[What is required]:
What lines in the records below mention "psychological"? List them all.

(Stored data entries)
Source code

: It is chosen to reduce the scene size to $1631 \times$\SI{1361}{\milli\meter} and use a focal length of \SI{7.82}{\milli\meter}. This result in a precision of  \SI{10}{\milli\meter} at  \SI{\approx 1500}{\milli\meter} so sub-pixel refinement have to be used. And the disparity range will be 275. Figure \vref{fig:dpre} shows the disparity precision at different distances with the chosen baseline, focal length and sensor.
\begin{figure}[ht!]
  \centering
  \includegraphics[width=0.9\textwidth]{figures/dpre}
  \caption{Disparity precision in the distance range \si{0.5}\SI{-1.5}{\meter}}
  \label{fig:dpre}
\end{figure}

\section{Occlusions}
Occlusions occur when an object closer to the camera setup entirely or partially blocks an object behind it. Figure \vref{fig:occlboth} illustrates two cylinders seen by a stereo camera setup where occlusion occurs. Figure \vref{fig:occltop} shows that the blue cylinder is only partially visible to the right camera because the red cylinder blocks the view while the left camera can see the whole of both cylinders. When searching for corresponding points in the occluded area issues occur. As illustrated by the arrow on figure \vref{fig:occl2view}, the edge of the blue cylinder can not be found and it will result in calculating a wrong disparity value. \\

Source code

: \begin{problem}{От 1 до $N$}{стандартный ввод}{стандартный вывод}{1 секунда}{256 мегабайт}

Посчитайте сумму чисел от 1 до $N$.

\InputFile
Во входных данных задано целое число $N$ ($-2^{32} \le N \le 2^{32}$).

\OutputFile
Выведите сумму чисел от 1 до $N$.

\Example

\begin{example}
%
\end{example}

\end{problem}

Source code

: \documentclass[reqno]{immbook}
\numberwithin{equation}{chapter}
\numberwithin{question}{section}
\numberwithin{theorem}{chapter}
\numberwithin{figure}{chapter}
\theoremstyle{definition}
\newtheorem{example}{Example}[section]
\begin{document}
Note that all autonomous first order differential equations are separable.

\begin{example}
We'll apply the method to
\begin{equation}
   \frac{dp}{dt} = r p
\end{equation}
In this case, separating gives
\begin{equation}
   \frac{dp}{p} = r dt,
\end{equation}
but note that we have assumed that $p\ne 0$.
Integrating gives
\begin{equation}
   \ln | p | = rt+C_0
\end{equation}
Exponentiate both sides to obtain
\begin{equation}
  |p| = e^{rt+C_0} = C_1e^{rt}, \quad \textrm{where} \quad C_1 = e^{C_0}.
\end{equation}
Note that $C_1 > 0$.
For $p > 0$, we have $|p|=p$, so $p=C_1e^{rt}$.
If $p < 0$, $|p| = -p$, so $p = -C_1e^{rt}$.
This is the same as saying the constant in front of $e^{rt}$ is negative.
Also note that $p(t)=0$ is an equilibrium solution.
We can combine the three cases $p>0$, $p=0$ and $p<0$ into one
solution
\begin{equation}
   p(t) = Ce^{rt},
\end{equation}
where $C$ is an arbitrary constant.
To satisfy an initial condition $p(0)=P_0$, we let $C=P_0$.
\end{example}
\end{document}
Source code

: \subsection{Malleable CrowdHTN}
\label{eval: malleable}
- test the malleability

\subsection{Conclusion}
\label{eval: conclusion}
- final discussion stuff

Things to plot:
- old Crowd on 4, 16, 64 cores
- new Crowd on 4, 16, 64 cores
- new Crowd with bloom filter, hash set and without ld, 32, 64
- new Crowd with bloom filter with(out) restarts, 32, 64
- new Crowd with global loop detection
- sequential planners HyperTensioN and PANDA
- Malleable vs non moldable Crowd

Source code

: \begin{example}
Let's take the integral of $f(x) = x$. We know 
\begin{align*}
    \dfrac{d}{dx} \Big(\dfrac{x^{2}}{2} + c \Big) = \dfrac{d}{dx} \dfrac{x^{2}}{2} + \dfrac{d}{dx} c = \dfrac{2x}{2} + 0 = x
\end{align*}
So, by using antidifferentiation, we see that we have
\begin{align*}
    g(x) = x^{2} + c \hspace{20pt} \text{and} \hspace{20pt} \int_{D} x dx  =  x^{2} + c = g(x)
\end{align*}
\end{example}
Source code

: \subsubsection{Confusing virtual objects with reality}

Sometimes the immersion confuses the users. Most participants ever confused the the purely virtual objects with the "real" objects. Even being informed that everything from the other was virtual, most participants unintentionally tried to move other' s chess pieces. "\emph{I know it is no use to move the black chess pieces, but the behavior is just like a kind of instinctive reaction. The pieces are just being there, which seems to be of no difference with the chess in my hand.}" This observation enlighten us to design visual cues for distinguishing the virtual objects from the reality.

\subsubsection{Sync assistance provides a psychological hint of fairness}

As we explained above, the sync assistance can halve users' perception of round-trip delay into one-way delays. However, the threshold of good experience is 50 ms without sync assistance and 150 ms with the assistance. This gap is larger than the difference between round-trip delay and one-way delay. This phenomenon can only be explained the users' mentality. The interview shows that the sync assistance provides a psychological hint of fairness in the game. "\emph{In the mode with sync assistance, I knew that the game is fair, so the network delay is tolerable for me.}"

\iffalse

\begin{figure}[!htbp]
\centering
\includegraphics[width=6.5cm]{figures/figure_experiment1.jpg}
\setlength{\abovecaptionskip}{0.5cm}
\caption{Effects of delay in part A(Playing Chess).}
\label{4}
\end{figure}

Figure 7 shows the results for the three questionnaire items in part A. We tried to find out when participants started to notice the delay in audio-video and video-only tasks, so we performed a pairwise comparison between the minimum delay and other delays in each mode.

* * *

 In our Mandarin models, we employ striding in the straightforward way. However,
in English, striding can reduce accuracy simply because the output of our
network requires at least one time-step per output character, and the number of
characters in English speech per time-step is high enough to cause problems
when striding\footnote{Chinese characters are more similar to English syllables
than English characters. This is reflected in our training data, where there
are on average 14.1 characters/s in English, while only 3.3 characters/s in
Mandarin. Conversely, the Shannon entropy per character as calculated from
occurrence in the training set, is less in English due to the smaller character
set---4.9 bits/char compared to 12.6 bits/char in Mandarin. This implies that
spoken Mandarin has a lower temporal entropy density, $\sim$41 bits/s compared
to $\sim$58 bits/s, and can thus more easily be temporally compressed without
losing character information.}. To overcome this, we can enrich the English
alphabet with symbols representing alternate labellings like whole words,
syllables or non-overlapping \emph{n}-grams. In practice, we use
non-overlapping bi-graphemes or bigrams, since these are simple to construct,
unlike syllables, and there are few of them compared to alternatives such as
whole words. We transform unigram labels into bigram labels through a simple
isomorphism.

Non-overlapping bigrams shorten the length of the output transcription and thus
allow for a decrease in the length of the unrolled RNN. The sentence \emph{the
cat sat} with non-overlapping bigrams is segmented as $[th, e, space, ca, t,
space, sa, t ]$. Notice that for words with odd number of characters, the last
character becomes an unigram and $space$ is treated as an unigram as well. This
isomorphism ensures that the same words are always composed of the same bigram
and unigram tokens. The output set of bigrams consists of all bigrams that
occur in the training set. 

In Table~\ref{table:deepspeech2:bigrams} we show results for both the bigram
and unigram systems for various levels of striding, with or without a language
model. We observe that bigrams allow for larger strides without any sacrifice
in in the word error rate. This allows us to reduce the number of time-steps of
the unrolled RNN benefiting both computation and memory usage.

[Completed task]:
\subsubsection{Sync assistance provides a psychological hint of fairness}
As we explained above, the sync assistance can halve users' perception of round-trip delay into one-way delays. However, the threshold of good experience is 50 ms without sync assistance and 150 ms with the assistance. This gap is larger than the difference between round-trip delay and one-way delay. This phenomenon can only be explained the users' mentality. The interview shows that the sync assistance provides a psychological hint of fairness in the game. "\emph{In the mode with sync assistance, I knew that the game is fair, so the network delay is tolerable for me.}"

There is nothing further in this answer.